Water resources bill advanced by House committeeView Source
May 18, 2022 – 5:40 p.m. By Benjamin J. Hulac, CQ
The House Transportation and Infrastructure Committee advanced a water policy bill that would authorize the Army Corps of Engineers to complete dozens of studies and projects on a range of issues, including flood control, navigation, dredging and communication with tribal nations.
Following about five hours of debate over the legislation (HR 7776) and amendments, the committee agreed by voice vote to send the bill to the full House.
“We expect to go to the floor in June,” Transportation and Infrastructure Chairman Peter A. DeFazio, D-Ore., said. “I think we put ourselves in a very, very strong position.”
The Senate Environment and Public Works Committee approved its version of the bill (S 4136), known as the Water Resources Development Act, or WRDA, which has gotten bipartisan support in every Congress since 2014, on May 4.
DeFazio and top committee Republicans shepherded the bill through the amendment process Wednesday, at times reaching verbal agreements with committee members to work on particular issues, such as tribal notification or dredging, to prevent the bill from changing significantly.
They wanted the bill to be able to get through the Senate, they said.
The bill would greenlight 72 new feasibility studies on corps projects, authorize eight studies on modifying existing corps projects and approve the construction of 16 pending projects at the agency that have been proposed.
“From policies addressing flood risk, to initiatives to improve our ports and stabilize our inland waterways, this meaningful legislation is critical to address the unique needs of our communities in North Carolina and to strengthen the entire U.S. economy,” said Rep. David Rouzer, R-N.C., ranking member of the Transportation and Infrastructure subcommittee that oversees water issues.
Reps.
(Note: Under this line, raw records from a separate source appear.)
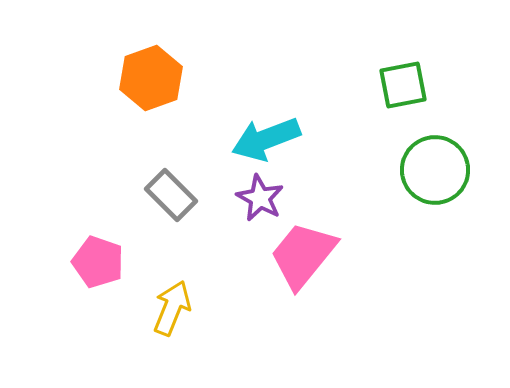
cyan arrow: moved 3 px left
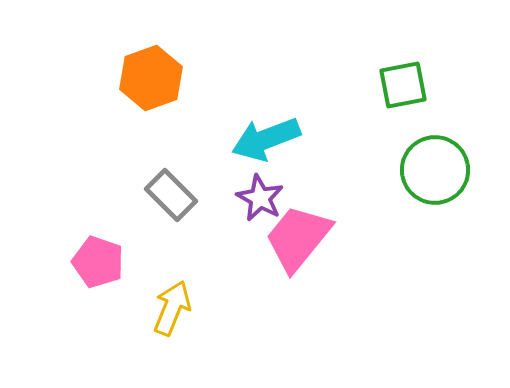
pink trapezoid: moved 5 px left, 17 px up
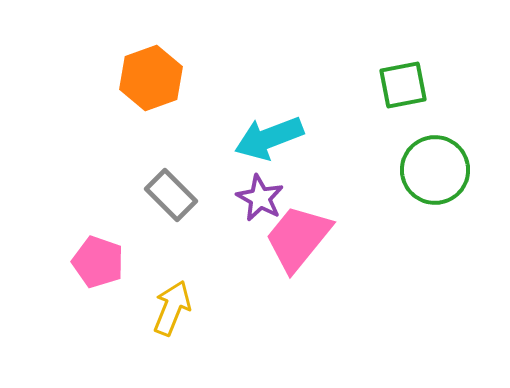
cyan arrow: moved 3 px right, 1 px up
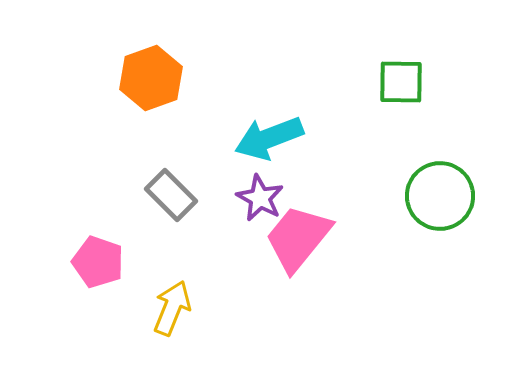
green square: moved 2 px left, 3 px up; rotated 12 degrees clockwise
green circle: moved 5 px right, 26 px down
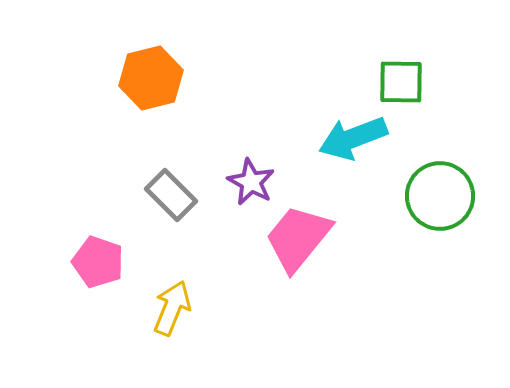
orange hexagon: rotated 6 degrees clockwise
cyan arrow: moved 84 px right
purple star: moved 9 px left, 16 px up
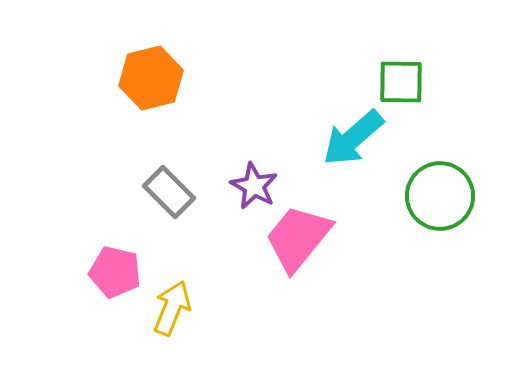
cyan arrow: rotated 20 degrees counterclockwise
purple star: moved 3 px right, 4 px down
gray rectangle: moved 2 px left, 3 px up
pink pentagon: moved 17 px right, 10 px down; rotated 6 degrees counterclockwise
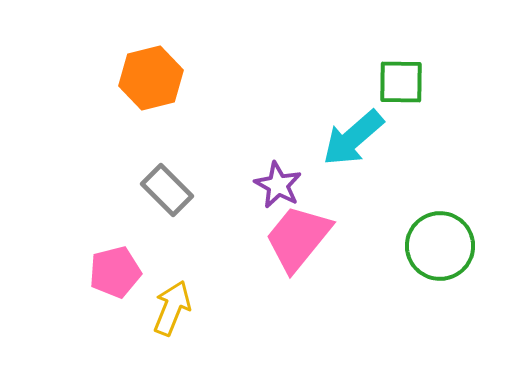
purple star: moved 24 px right, 1 px up
gray rectangle: moved 2 px left, 2 px up
green circle: moved 50 px down
pink pentagon: rotated 27 degrees counterclockwise
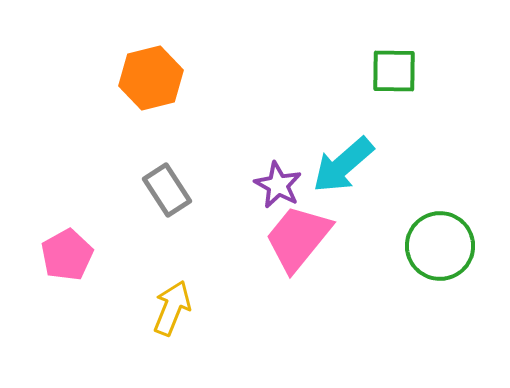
green square: moved 7 px left, 11 px up
cyan arrow: moved 10 px left, 27 px down
gray rectangle: rotated 12 degrees clockwise
pink pentagon: moved 48 px left, 17 px up; rotated 15 degrees counterclockwise
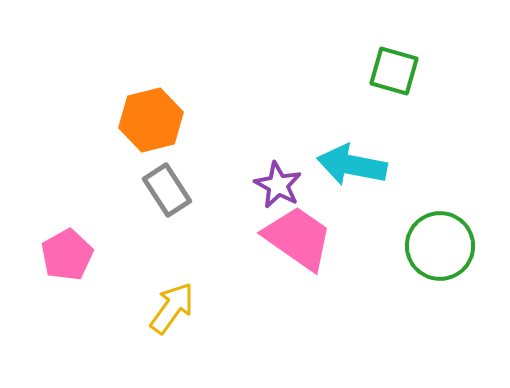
green square: rotated 15 degrees clockwise
orange hexagon: moved 42 px down
cyan arrow: moved 9 px right; rotated 52 degrees clockwise
pink trapezoid: rotated 86 degrees clockwise
yellow arrow: rotated 14 degrees clockwise
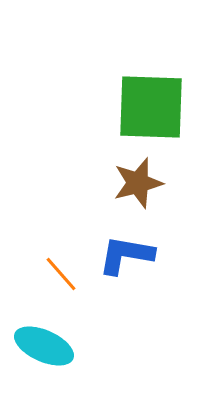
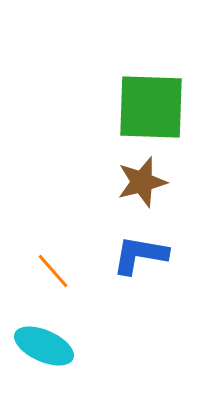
brown star: moved 4 px right, 1 px up
blue L-shape: moved 14 px right
orange line: moved 8 px left, 3 px up
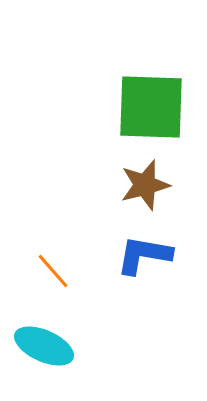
brown star: moved 3 px right, 3 px down
blue L-shape: moved 4 px right
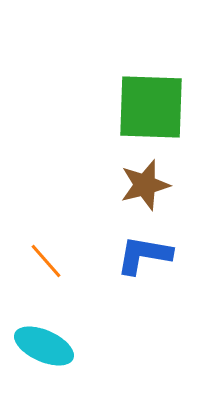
orange line: moved 7 px left, 10 px up
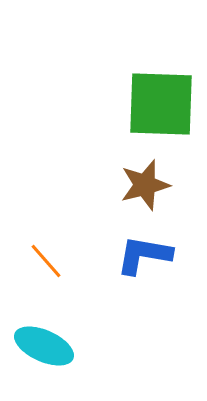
green square: moved 10 px right, 3 px up
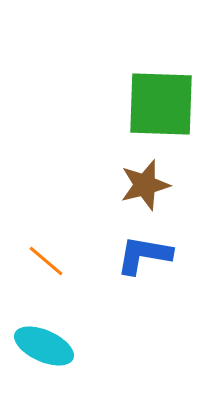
orange line: rotated 9 degrees counterclockwise
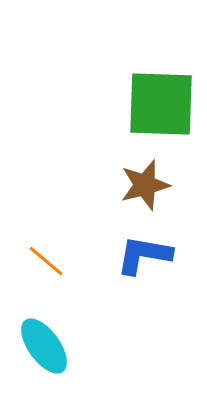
cyan ellipse: rotated 30 degrees clockwise
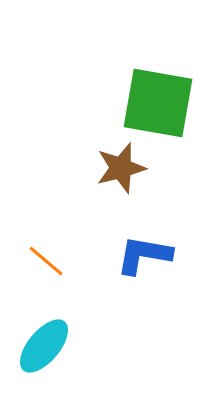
green square: moved 3 px left, 1 px up; rotated 8 degrees clockwise
brown star: moved 24 px left, 17 px up
cyan ellipse: rotated 76 degrees clockwise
Brian Mast, R-Fla., who represents a district northeast of the Everglades, and Garret Graves, R-La., whose home state is synonymous with the loss of coastal ecosystems, offered a series of individual amendments, at times drawing support from DeFazio to work together to address water issues.
The committee adopted a Mast amendment that would require federal officials to place letters in the files of corps employees, either in the military or not, who are exposed to “microcystin,” a potent liver toxin better known as an algal bloom, during their work.
Members rejected, 16-39, an amendment Mast proposed that would ban the corps from using glyphosate, a pesticide with potential links to cancer and kidney and liver damage, and a separate amendment that would require the corps to notify local communities when water they release from Lake Okeechobee contains toxic algal blooms.
“The corps owes a warning if they’re sending toxic water,” Mast said.
Rep. Scott Perry, R-Pa., offered one amendment that would strike a section of the bill requiring a federal study on the opportunities of installing solar panels on corps sites. Members rejected it, 20-38.
Another Perry amendment, which the panel rejected in a 24-34 vote, would bar commissions for the Susquehanna, Delaware and Potomac river basins from adopting new rules on hydraulic fracturing, or fracking.
The afternoon may have laid the foundation for a deal on tribal burial sites.
Doug LaMalfa, a California Republican, recounted corps projects between 2014 and 2019, when agency staffers trampled through native burial grounds and sacred sites of the Auburn Indian Community, a federally recognized tribe in northern California.
“They turned up human skulls, ceremonial items, beads, other things that were part of the culture of the tribe at the time,” LaMalfa said. Ultimately, the corps found 12 separate burial sites, he said. LaMalfa offered an amendment that would create a process for finding, tracking and monitoring human remains from tribal sites.
LaMalfa agreed to withdraw his amendment after DeFazio pledged his help, adding that opposition to the concept was within the Republican camp of the committee.
“I think it needs work with [the Republican] side of the aisle,” DeFazio said to LaMalfa. “That’s what I’m hearing.”